Soit, sur une base de 1177 € mensuels:
2023 :
683 € (18 jours en octobre) + 1059, 30 € (27 jours en novembre) x 25% = 435, 75 €
+ 117, 70 € (3 jours en novembre) + 1177 € (décembre) x 10% = 129, 47 €
2024 :
1177 € x 6 mois x 10% + 1218 € x 6 mois x 10% = 1437 €
2025 :
1218 x 6 mois x 10% + 1240 x 3 mois (juillet à septembre) x 10% + 920 € (23 jours en octobre )
x 10% = 1194, 80
Soit un préjudice de jouissance indemnisable de 435, 75 € + 129, 47 € + 1437 € + 1194, 80 €
= 3.197, 02 €
Dès lors, il convient de condamner la société FONCIERE [Z] à payer à Mme [E] la somme de 3.197, 02 euros à titre de provision sur dommages et intérêts pour trouble de jouissance.
III. Sur les mesures accessoires:
En application de l’article 696 du code de procédure civile, la société FONCIERE [Z], partie qui succombe, supportera la charge des dépens de l’instance.

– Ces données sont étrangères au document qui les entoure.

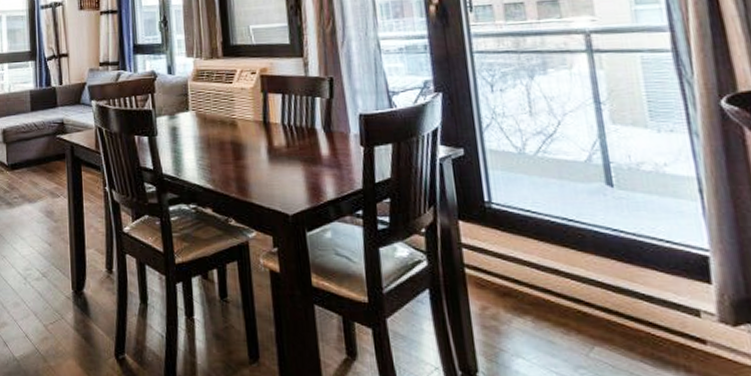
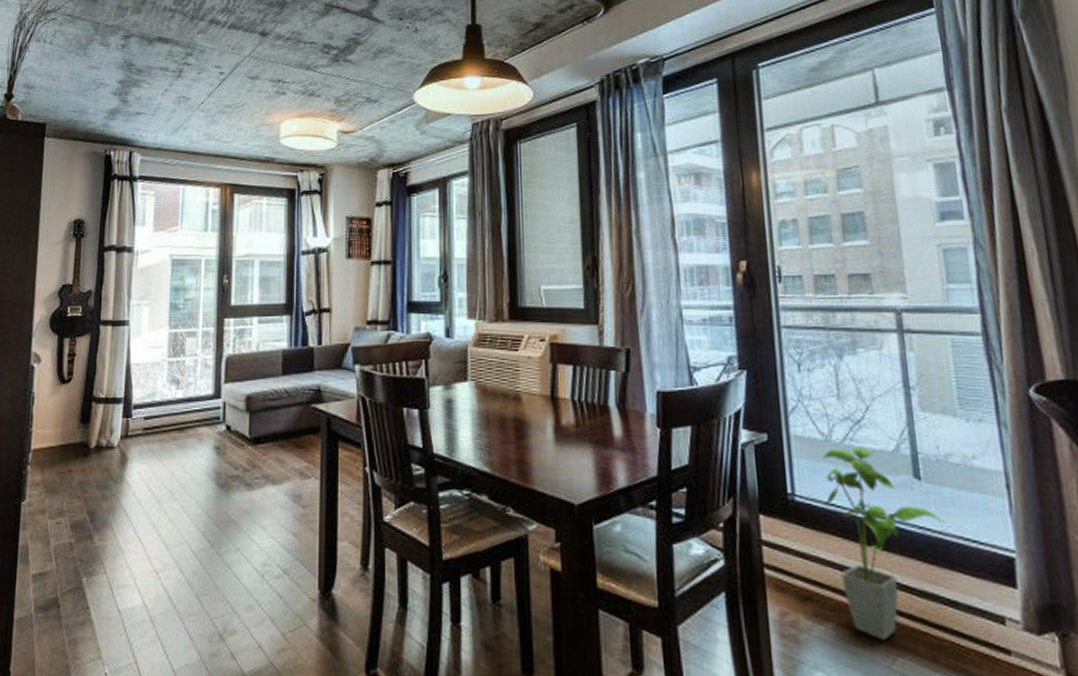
house plant: none [517,158,637,332] -> present [822,447,944,641]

L’équité et les circonstances de l’espèce commandent de condamner la société FONCIERE [Z] à payer à Mme [P] [E] la somme de 1.500 euros au titre de l’article 700 du code de procédure civile.
PAR CES MOTIFS
Nous, juge des référés, statuant après débats en audience publique, par ordonnance mise à disposition au greffe, contradictoire et en premier ressort,
RECEVONS la société FONCIERE [Z] en son intervention volontaire,
CONSTATONS le désistement de Mme [P] [E] de ses demandes à l’encontre de la société IN’LI PROPERTY MANAGEMENT,
DISONS en conséquence hors de cause la société IN’LI PROPERTY MANAGEMENT,
RENVOYONS les parties à se pourvoir au fond mais dès à présent,
CONDAMNONS la société FONCIERE [Z] à payer à Mme [P] [E] la somme de 3.197, 02 euros à titre de provision sur dommages et intérêts pour trouble de jouissance,
REJETONS toutes les autres demandes,
CONDAMNONS la société FONCIERE [Z] aux dépens de la présente instance,
CONDAMNONS la société FONCIERE [Z] au paiement à Mme [P] [E] de la somme de 1.500 euros au titre de l’article 700 du code de procédure civile,
RAPPELONS que la présente ordonnance est assortie de droit de l’exécution provisoire,
Ainsi jugé et prononcé par mise à disposition de l’ordonnance au greffe du tribunal d’instance, le 17 mars 2026.